### Exercise
Answer the following questions from the abstract on human pterin‐4a‐carbinolamine dehydratase.
(a) Which two mutants of the human protein were overexpressed and purified besides the wild type?
(b) As what form does the dehydratase behave on gel filtration?
(c) By how much do the three proteins enhance the spontaneous dehydration of the synthetic substrate, and at what temperature and pH?

### Reading text
*** Begin section ***
Human Pterin‐4α‐Carbinolamine Dehydratase/Dimerization Cofactor of Hepatocyte Nuclear Factor‐1α

Pterin‐4a‐carbinolamine dehydratase/dimerization cofactor for hepatocyte nuclear factor‐1α is a protein with two different functions. We have overexpressed and purified the human wild‐type protein, and its Cys81Ser and Cys81Arg mutants. The Cys81Arg mutant has been proposed to be causative in a hyperphenylalaninaemic patient [Citron, B. A., Kaufman, S., Milstien, S., Naylor, E. W., Greene, C. L. & Davis, M. D. (1993) Am. J. Hum. Genet. 53 , 768–774]. The dehydratase behaves as a tetramer on gel filtration, while cross‐linking experiments showed mono‐, di‐, tri‐, and tetrameric forms, irrespective of the presence of the single Cys81. Sulfhydryl‐modifying reagents did not affect the activity, but rather showed that Cys81 is exposed. Various pterins bind and quench the tryptophan fluorescence suggesting the presence of a specific binding site. The fluorescence is destroyed upon light irradiation. Wild‐type and the Cys81Ser protein enhance the rate of the phenylalanine hydroxylase assay ≈ 10‐fold, a value similar to that of native dehydratase from rat liver; the Cys81Arg mutant, in contrast, has significantly lower activity. This is compatible with the hypothesis that the dehydratase is a rate‐limiting factor for the in vivo phenylalanine hydroxylase reaction. The three proteins enhance the spontaneous dehydration of the synthetic substrate 6,6‐dimethyl‐7,8‐dihydropterin‐4a‐carbinolamine ≈50–70‐fold at 4°C and pH 8.5. The results are discussed in view of the recently solved three‐dimensional structure of the enzyme [Ficner, R., Sauer, U. W., Stier, G. & Suck, D. (1995) EMBO J. 14 , 2032–2042].
*** End section ***
### Records shown
*** Begin section ***
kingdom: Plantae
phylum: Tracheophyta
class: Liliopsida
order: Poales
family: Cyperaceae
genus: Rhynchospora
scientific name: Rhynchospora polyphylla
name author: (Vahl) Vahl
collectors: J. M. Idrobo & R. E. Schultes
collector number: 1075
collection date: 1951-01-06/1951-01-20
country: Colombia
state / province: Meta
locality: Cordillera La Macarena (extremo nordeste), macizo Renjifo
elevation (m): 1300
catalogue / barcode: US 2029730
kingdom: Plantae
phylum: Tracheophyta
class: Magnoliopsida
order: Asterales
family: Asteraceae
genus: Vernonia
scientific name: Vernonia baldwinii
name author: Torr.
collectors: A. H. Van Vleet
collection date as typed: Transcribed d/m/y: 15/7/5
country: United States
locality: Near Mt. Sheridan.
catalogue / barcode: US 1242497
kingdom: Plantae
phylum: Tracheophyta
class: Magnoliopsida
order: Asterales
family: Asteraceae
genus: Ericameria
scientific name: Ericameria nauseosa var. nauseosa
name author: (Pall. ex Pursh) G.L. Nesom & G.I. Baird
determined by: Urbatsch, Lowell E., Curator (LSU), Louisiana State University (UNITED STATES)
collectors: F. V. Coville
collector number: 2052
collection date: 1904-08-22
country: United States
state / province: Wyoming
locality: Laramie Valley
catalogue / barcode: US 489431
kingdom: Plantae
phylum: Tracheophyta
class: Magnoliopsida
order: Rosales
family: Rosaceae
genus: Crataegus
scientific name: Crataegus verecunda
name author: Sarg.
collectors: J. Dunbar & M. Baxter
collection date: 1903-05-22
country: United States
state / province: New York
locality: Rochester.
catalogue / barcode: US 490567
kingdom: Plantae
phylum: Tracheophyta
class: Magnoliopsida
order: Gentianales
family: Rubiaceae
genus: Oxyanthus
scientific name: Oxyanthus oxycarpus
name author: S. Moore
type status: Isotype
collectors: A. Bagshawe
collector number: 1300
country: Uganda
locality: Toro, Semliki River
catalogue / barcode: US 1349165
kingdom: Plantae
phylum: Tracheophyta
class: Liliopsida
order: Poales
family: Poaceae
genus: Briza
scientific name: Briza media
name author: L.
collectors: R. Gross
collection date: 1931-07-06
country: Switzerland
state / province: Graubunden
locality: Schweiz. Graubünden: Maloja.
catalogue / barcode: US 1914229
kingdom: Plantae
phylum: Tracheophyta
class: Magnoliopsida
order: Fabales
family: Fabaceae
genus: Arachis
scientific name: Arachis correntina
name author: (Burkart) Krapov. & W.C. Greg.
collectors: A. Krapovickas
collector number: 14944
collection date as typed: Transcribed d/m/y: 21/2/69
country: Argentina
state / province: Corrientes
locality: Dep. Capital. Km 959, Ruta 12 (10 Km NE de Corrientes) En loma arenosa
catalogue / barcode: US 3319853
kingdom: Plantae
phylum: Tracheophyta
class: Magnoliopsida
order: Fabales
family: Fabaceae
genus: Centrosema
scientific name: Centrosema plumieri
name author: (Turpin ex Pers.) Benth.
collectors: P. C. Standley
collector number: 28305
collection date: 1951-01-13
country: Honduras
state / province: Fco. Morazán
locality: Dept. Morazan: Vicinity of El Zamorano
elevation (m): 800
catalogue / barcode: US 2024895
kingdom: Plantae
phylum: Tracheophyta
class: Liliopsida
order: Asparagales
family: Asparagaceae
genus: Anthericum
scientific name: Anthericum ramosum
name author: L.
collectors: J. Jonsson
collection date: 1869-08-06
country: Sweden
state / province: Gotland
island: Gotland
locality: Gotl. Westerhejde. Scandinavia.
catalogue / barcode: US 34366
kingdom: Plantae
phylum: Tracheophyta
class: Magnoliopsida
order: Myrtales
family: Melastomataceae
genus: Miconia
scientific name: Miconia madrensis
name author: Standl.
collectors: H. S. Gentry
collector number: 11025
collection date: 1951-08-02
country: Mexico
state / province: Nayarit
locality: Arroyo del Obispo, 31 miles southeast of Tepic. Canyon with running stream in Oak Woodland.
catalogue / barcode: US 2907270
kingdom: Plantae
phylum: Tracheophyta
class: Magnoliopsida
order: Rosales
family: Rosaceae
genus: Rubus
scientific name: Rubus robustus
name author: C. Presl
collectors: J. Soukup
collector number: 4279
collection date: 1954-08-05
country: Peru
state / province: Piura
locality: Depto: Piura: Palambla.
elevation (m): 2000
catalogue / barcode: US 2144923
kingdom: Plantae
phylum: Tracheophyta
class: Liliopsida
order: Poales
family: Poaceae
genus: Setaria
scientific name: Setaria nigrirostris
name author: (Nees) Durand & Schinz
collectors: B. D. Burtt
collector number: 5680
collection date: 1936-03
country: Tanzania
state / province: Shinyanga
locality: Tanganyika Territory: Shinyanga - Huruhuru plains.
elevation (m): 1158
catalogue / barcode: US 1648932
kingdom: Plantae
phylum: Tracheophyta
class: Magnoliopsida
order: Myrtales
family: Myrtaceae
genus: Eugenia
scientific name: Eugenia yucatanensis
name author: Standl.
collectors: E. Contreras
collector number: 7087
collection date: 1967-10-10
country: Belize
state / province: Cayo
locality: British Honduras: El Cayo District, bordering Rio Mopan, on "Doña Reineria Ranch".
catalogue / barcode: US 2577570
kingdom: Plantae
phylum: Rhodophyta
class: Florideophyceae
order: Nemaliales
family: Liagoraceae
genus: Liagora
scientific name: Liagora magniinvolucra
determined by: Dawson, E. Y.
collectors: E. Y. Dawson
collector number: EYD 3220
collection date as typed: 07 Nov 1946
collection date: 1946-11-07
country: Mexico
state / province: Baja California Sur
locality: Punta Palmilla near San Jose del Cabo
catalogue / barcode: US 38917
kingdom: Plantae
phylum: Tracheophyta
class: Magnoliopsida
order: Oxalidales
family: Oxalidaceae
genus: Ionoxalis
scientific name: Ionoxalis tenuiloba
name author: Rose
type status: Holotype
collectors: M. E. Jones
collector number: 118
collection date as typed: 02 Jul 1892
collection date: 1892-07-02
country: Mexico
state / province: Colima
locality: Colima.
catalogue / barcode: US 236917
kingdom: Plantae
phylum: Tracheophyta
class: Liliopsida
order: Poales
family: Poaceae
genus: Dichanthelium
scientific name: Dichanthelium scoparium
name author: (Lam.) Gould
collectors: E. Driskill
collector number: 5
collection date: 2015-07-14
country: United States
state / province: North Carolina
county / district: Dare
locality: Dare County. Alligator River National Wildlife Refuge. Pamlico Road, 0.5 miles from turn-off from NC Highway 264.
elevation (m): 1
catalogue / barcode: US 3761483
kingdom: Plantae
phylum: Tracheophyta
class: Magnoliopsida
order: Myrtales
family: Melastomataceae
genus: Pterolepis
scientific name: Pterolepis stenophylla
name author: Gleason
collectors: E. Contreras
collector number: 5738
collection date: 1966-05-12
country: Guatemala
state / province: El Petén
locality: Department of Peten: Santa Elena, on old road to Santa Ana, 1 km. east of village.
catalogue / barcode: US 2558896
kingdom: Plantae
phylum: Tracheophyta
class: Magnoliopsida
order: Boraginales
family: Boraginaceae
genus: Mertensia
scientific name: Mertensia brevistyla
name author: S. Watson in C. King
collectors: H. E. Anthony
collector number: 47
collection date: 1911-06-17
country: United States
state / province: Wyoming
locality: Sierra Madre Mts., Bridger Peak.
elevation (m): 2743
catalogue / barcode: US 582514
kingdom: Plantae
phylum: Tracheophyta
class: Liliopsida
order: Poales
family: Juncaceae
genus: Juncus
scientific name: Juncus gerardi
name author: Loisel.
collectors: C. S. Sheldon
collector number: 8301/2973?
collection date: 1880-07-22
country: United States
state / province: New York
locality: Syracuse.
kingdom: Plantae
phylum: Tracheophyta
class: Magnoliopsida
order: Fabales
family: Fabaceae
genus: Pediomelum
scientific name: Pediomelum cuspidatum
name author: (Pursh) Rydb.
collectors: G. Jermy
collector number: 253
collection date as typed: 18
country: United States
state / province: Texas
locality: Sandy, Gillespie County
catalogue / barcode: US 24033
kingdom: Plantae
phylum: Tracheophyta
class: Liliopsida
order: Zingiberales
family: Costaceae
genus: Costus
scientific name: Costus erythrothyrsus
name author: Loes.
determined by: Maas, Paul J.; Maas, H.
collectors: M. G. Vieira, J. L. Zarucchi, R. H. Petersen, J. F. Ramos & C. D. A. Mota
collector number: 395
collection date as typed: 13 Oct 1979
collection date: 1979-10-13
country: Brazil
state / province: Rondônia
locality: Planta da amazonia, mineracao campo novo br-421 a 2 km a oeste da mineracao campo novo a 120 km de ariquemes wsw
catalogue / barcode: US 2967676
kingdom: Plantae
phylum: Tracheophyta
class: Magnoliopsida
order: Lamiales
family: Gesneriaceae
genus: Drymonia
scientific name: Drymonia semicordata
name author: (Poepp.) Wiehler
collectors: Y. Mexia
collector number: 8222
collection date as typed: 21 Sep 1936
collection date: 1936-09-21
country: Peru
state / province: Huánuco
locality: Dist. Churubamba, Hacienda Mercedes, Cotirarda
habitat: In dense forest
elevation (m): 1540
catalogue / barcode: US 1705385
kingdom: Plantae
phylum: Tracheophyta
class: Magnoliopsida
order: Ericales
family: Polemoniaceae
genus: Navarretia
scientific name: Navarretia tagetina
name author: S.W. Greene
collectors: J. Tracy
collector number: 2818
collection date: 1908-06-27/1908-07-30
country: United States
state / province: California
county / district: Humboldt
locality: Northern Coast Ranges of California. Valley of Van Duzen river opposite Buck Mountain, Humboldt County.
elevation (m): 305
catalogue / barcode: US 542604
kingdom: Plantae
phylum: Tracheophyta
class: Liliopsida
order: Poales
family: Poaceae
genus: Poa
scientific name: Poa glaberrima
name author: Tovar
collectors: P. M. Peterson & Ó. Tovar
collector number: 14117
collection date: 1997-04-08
*** End section ***
### Expected output
(a) Cys81Ser and Cys81Arg.
(b) As a tetramer.
(c) About 50–70‐fold, at 4°C and pH 8.5.